> [Requirement A]
Please rewrite the lines of the records from the line with "nos pocos más. Estás" to the line with "recomendados dos o" as a numbered list, leaving out any blank lines.

> [Passage shown]
What rule do I violate as I transform a given infinite series?

Question

Infinite series are challenging (even when you know it)! I describe some background before asking my question(s).

A programming assignment asked to use an abstraction called product to verify the following approximation of $\pi$:

$$ \frac{\pi}{4}=\frac{2\cdot 4\cdot 4\cdot 6\cdot 6\cdot 8\cdot 8 \cdots}{3\cdot 3\cdot 5\cdot 5\cdot 7\cdot 7 \cdots}\tag{1}\label{eq1} $$

I, rather credulously, rearranged the series in \eqref{eq1} as: $$ {\pi\over 4}=2\cdot \left(\frac{4\cdot 4}{3\cdot 3} \right)\cdot \left(\frac{6\cdot 6}{5\cdot 5} \right)\cdot \left(\frac{8\cdot 8}{7\cdot 7} \right)\cdots = 2\cdot\prod_{i=1}^{\infty} \left(\frac{2i+2}{2i+1} \right)^2 \tag{2}\label{eq2} $$

Then I wrote the program (using $10$ terms of the form $\left(\frac{2i+2}{2i+1} \right)^2$ where $i$ goes from $1$ to $10$) only to realize that I had committed a blunder. My faithful program calculated ${\pi\over 4}$ as $17.675817$.

I then looked up Wallis Product on Wikipedia which defines it as: $$ {\pi\over \textbf{2}}= \left(\frac{2\cdot 2}{1\cdot 3} \right)\cdot \left(\frac{4\cdot 4}{3\cdot 5} \right)\cdot \left(\frac{6\cdot 6}{5\cdot 7} \right)\cdots = \prod_{n=1}^{\infty}\frac{4n^2}{4n^2-1} \tag{3}\label{eq3} $$

I removed the bug in my program by using Wallis Product as defined in \eqref{eq3}.

(Collection entries)
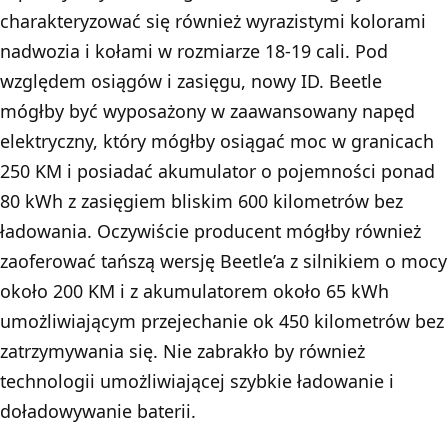
charakteryzować się również wyrazistymi kolorami
nadwozia i kołami w rozmiarze 18-19 cali. Pod
względem osiągów i zasięgu, nowy ID. Beetle
mógłby być wyposażony w zaawansowany napęd
elektryczny, który mógłby osiągać moc w granicach
250 KM i posiadać akumulator o pojemności ponad
80 kWh z zasięgiem bliskim 600 kilometrów bez
ładowania. Oczywiście producent mógłby również
zaoferować tańszą wersję Beetle’a z silnikiem o mocy
około 200 KM i z akumulatorem około 65 kWh
umożliwiającym przejechanie ok 450 kilometrów bez
zatrzymywania się. Nie zabrakło by również
technologii umożliwiającej szybkie ładowanie i
doładowywanie baterii.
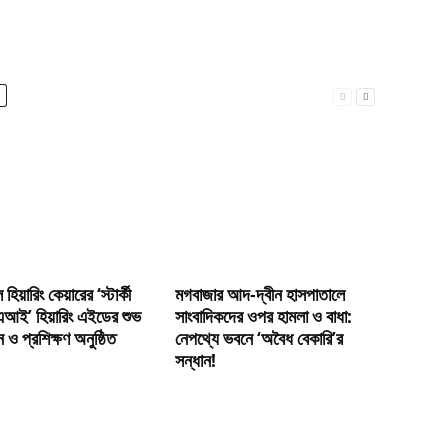
হিয়ারিং কেয়ারের ‘স্টার্কী
মগবাজার আদ-দ্বীন হাসপাতালে
আই’ হিয়ারিং এইডের শুভ
সাংবাদিকদের ওপর হামলা ও বাধা:
 ও প্রশিক্ষণ অনুষ্ঠিত
নেপথ্যে ভবনে ‘অবৈধ বেকারি’র
সন্ধান!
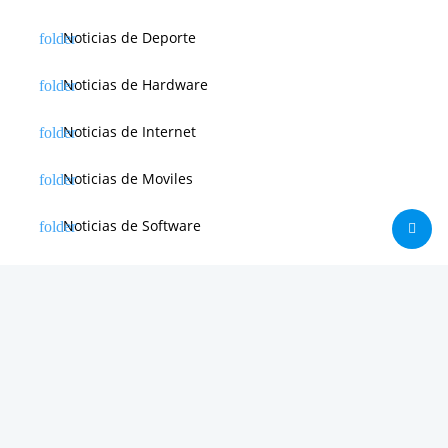
Noticias de Deporte
Noticias de Hardware
Noticias de Internet
Noticias de Moviles
Noticias de Software
Otras noticias
Tienda
Trucos & Tutoriales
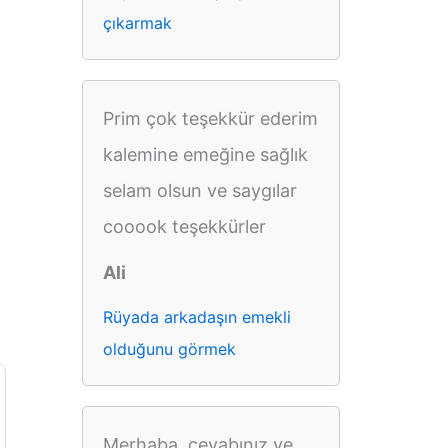
çıkarmak
Prim çok teşekkür ederim
kalemine emeğine sağlık
selam olsun ve saygılar
cooook teşekkürler
Ali
Rüyada arkadaşın emekli
olduğunu görmek
Merhaba, cevabınız ve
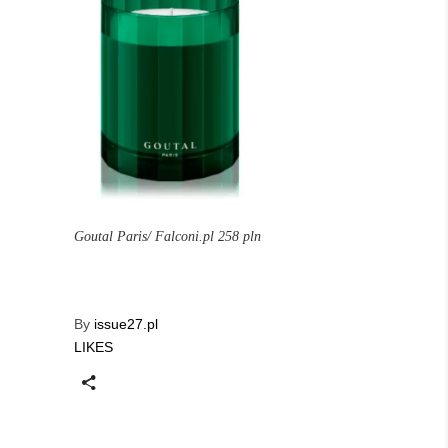
Goutal Paris/ Falconi.pl 258 pln
By
issue27.pl
LIKES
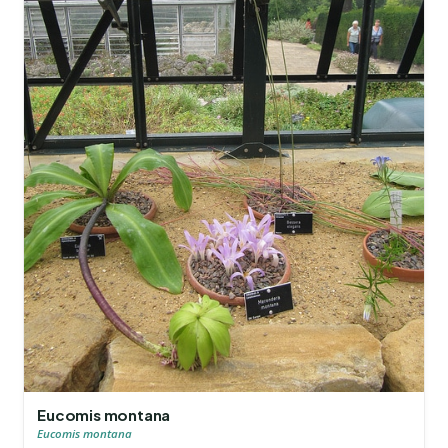
Eucomis montana
Eucomis montana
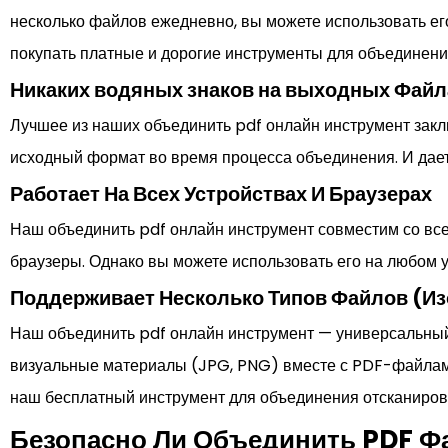
несколько файлов ежедневно, вы можете использовать его
покупать платные и дорогие инструменты для объединени
Никаких водяных знаков на выходных Файл
Лучшее из наших объединить pdf онлайн инструмент заклю
исходный формат во время процесса объединения. И дае
Работает На Всех Устройствах И Браузерах
Наш объединить pdf онлайн инструмент совместим со вс
браузеры. Однако вы можете использовать его на любом у
Поддерживает Несколько Типов Файлов (Из
Наш объединить pdf онлайн инструмент — универсальны
визуальные материалы (JPG, PNG) вместе с PDF-файлами
наш бесплатный инструмент для объединения отсканиро
Безопасно Ли Объединить PDF 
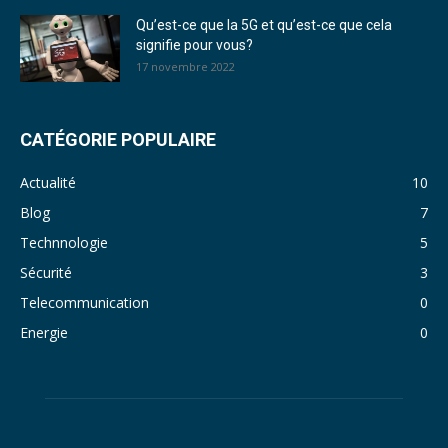
Qu’est-ce que la 5G et qu’est-ce que cela
signifie pour vous?
17 novembre 2022
CATÉGORIE POPULAIRE
Actualité
10
Blog
7
Technnologie
5
Sécurité
3
Telecommunication
0
Energie
0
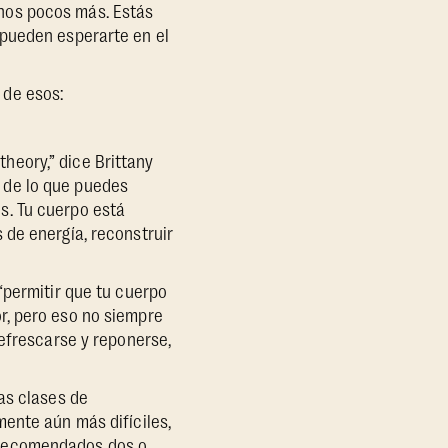
nos pocos más. Estás
 pueden esperarte en el
 de esos:
heory,” dice Brittany
e
de lo que puedes
s. Tu cuerpo está
 de energía, reconstruir
“permitir que tu cuerpo
r, pero eso no siempre
refrescarse y reponerse,
as clases de
ente aún más difíciles,
 recomendados dos o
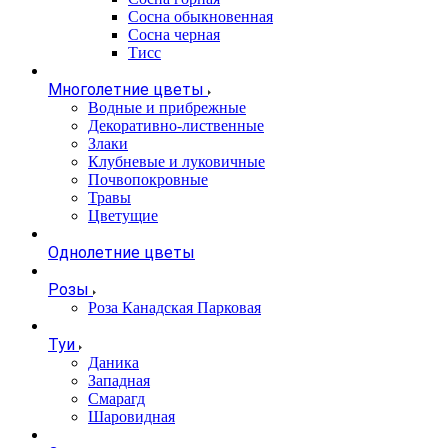
Сосна обыкновенная
Сосна черная
Тисс
Многолетние цветы
Водные и прибрежные
Декоративно-лиственные
Злаки
Клубневые и луковичные
Почвопокровные
Травы
Цветущие
Однолетние цветы
Розы
Роза Канадская Парковая
Туи
Даника
Западная
Смарагд
Шаровидная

> [Requirement B]
In the question about the infinite series for π, what value did the program first calculate for π/4?

> [Expected output A]
1. nos pocos más. Estás
2.  pueden esperarte en el
3.  de esos:
4. heory,” dice Brittany
5. e
6. de lo que puedes
7. s. Tu cuerpo está
8.  de energía, reconstruir
9. “permitir que tu cuerpo
10. r, pero eso no siempre
11. refrescarse y reponerse,
12. as clases de
13. ente aún más difíciles,
14.  recomendados dos o

> [Expected output B]
17.675817